Below, propose an approach that will strip out the top and bottom text from the .txt file. Consider an approach that might be more general than for this specific text file but more general to text files from Project Guttenberg. For example, would it work with the text from Wilde's A Picture of Dorian Gray? See: https://www.gutenberg.org/cache/epub/174/pg174.txt

In [108]:
# 3a. How many words have we removed by stripping out the license?
#     Note, this assumes the same simple split by space

def remove_gutenberg_license(text):
    '''Removes the licence text from the top and bottom of files 
       downloaded from Project Gutenberg''' 

    lines = pd.Series(text.split('\n'))
    line_bookends = lines.map(lambda x: x[0:9] == '*** START' or x[0:7] == '*** END')
    start_end = line_bookends[line_bookends].index
    
    return '\n'.join(lines[(start_end[0] + 1):start_end[1]])

alice_path = "https://www.gutenberg.org/files/11/11-0.txt"
doriangray_path = "https://www.gutenberg.org/cache/epub/174/pg174.txt"

req = requests.get(alice_path)
text = req.content.decode("utf-8")
new_text = remove_gutenberg_license(text)
less_words_alice = len(text.split()) - len(new_text.split())
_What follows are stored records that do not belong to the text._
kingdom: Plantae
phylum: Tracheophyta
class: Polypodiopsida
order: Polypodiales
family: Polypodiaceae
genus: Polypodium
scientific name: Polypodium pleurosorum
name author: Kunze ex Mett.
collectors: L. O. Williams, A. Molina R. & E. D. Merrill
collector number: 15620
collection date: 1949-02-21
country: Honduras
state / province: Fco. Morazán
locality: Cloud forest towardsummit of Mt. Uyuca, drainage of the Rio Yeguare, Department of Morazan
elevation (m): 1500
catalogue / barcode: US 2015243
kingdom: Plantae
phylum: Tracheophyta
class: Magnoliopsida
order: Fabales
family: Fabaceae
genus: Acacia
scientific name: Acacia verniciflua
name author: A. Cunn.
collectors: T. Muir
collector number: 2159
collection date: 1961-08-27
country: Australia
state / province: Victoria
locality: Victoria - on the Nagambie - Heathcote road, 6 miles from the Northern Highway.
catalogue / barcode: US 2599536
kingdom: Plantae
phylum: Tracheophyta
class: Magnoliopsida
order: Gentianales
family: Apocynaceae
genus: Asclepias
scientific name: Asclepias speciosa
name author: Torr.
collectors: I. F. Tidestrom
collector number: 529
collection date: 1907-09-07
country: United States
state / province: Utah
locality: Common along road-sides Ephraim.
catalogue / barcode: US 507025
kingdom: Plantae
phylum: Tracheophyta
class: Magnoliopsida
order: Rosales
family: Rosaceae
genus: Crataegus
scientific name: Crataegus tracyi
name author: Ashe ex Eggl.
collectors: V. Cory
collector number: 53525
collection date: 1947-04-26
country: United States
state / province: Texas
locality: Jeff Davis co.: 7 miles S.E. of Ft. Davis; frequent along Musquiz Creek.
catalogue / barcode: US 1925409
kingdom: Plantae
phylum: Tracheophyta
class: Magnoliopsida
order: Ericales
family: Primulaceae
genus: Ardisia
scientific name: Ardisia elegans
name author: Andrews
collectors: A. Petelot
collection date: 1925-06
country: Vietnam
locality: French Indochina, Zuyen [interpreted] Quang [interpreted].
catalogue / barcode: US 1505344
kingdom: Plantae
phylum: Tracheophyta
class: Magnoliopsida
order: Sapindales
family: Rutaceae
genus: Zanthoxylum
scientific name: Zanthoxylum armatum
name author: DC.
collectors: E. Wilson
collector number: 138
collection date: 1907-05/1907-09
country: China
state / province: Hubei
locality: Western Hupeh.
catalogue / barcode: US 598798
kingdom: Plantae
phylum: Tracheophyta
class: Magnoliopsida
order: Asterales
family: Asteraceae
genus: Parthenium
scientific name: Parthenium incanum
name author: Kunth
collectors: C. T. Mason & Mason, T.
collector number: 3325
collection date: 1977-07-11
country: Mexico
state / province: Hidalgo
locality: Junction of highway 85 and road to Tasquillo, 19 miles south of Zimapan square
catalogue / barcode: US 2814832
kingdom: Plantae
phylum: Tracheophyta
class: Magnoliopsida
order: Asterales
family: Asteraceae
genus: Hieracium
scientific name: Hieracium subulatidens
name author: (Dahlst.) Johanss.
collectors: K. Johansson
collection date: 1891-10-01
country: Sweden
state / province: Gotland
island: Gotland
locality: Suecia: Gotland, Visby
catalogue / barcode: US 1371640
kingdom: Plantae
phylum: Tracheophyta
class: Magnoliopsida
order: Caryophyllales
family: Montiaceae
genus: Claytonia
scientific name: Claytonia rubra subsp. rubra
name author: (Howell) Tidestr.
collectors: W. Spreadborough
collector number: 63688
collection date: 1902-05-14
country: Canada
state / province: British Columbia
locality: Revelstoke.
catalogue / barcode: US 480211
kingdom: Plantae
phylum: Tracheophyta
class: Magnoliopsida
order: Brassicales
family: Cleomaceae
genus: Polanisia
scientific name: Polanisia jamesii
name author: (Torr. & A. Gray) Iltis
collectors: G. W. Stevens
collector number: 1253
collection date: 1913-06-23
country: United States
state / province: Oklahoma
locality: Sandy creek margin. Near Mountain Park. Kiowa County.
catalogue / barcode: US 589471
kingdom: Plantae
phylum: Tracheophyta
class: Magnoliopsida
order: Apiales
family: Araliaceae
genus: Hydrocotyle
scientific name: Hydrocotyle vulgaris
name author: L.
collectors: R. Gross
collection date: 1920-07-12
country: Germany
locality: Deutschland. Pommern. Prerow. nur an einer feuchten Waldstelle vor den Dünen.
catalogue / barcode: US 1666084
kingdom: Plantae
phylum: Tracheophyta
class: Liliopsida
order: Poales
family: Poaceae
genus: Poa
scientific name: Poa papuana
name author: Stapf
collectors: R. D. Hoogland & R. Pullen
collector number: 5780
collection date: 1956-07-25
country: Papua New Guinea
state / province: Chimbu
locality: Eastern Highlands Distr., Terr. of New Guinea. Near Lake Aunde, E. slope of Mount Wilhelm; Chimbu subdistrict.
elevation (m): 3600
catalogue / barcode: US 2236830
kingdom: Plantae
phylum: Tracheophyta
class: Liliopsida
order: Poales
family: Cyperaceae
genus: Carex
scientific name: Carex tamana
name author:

req = requests.get(doriangray_path)
text = req.content.decode("utf-8")
new_text = remove_gutenberg_license(text)
less_words_dg = len(text.split()) - len(new_text.split())

print(f"By removing the license from the text we process, we have removed {less_words_alice} words from the Alice file prior to processing.")
print(f"By removing the license from the text we process, we have removed {less_words_dg} words from the Dorian Gray file prior to processing.")

By removing the license from the text we process, we have removed 3069 words from the Alice file prior to processing.
By removing the license from the text we process, we have removed 3048 words from the Dorian Gray file prior to processing.